Bloomberg: U.S. Factory Gauge Rises From Two-Year Low as Orders Recover. “Despite the broad stabilization, evidence of volatility tied to the trade dispute remains: An index of exports declined to the lowest level since late 2016, while a measure of imports rose for the first time in four months.”
CNBC: ISM Manufacturing, Consumer Sentiment Beat Estimates. “Expecting 54.0; (it’s) a bonanza at 56.6, with a positive (seasonal) revision,” analyst Rick Santelli said. “But here’s what’s interesting about this number: It is the best number since only November, because last month dipped down a bit, but it is solid.”
Financial Times: U.S. Manufacturing Rebounds on Order Strength, Lower Prices. “The index tracking domestic factory activity climbed to 56.6 last month, up from 54.3 in December and better than economists’ forecast of 54.2. … January was the 28th straight month of growth for the sector. The strong reading follows a sluggish December that fueled worries about economic growth and the impact of global tariffs.”
.@ISM’s Tim Fiore: “The Business Survey Committee noted a mix of (price) increases and decreases. This reflects turbulence, especially in the steel markets. However, steel prices have generally returned to more normal, pre-tariff levels.” https://t.co/MxX3JNW5LT #ISMROB #economy
— Institute for Supply Management (@ism) February 1, 2019
MarketWatch: ISM Manufacturing Index Rebounds in January, Easing Worries About the Sector. “The rebound in January removed some concern with the manufacturing sector.

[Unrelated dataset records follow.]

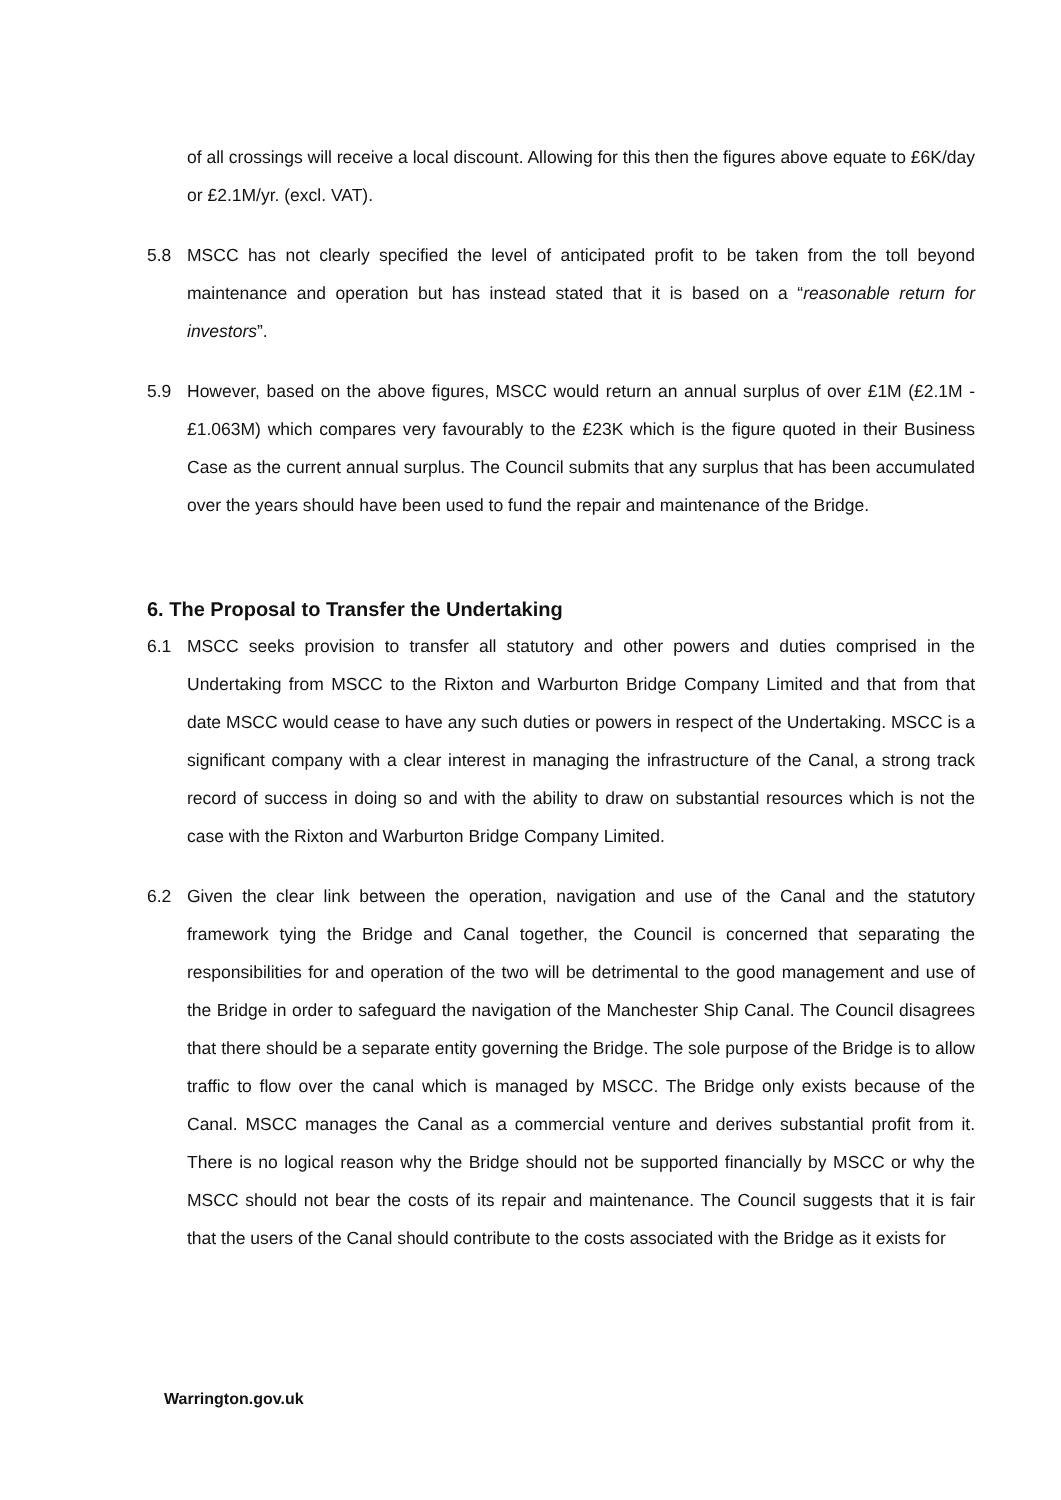of all crossings will receive a local discount. Allowing for this then the figures above equate to £6K/day or £2.1M/yr. (excl. VAT).
5.8 MSCC has not clearly specified the level of anticipated profit to be taken from the toll beyond maintenance and operation but has instead stated that it is based on a “reasonable return for investors”.
5.9 However, based on the above figures, MSCC would return an annual surplus of over £1M (£2.1M - £1.063M) which compares very favourably to the £23K which is the figure quoted in their Business Case as the current annual surplus. The Council submits that any surplus that has been accumulated over the years should have been used to fund the repair and maintenance of the Bridge.
6. The Proposal to Transfer the Undertaking
6.1 MSCC seeks provision to transfer all statutory and other powers and duties comprised in the Undertaking from MSCC to the Rixton and Warburton Bridge Company Limited and that from that date MSCC would cease to have any such duties or powers in respect of the Undertaking. MSCC is a significant company with a clear interest in managing the infrastructure of the Canal, a strong track record of success in doing so and with the ability to draw on substantial resources which is not the case with the Rixton and Warburton Bridge Company Limited.
6.2 Given the clear link between the operation, navigation and use of the Canal and the statutory framework tying the Bridge and Canal together, the Council is concerned that separating the responsibilities for and operation of the two will be detrimental to the good management and use of the Bridge in order to safeguard the navigation of the Manchester Ship Canal. The Council disagrees that there should be a separate entity governing the Bridge. The sole purpose of the Bridge is to allow traffic to flow over the canal which is managed by MSCC. The Bridge only exists because of the Canal. MSCC manages the Canal as a commercial venture and derives substantial profit from it. There is no logical reason why the Bridge should not be supported financially by MSCC or why the MSCC should not bear the costs of its repair and maintenance. The Council suggests that it is fair that the users of the Canal should contribute to the costs associated with the Bridge as it exists for
Warrington.gov.uk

Economists were worried that foreign growth, the strong dollar, and the government shutdown might weigh on manufacturing sentiment.”
The Wall Street Journal: U.S. Factory Activity Picked Up in January. “Growth picked up for U.S. manufacturers in January, a sign strong factory-sector demand and output overrode uncertainty surrounding the partial government shutdown in the first month of the year. … The January reading followed a sharp drop in the index for December, which raised concerns that the globally-sensitive manufacturing sector was slowing due to a weak global economy and cooling consumer sentiment.”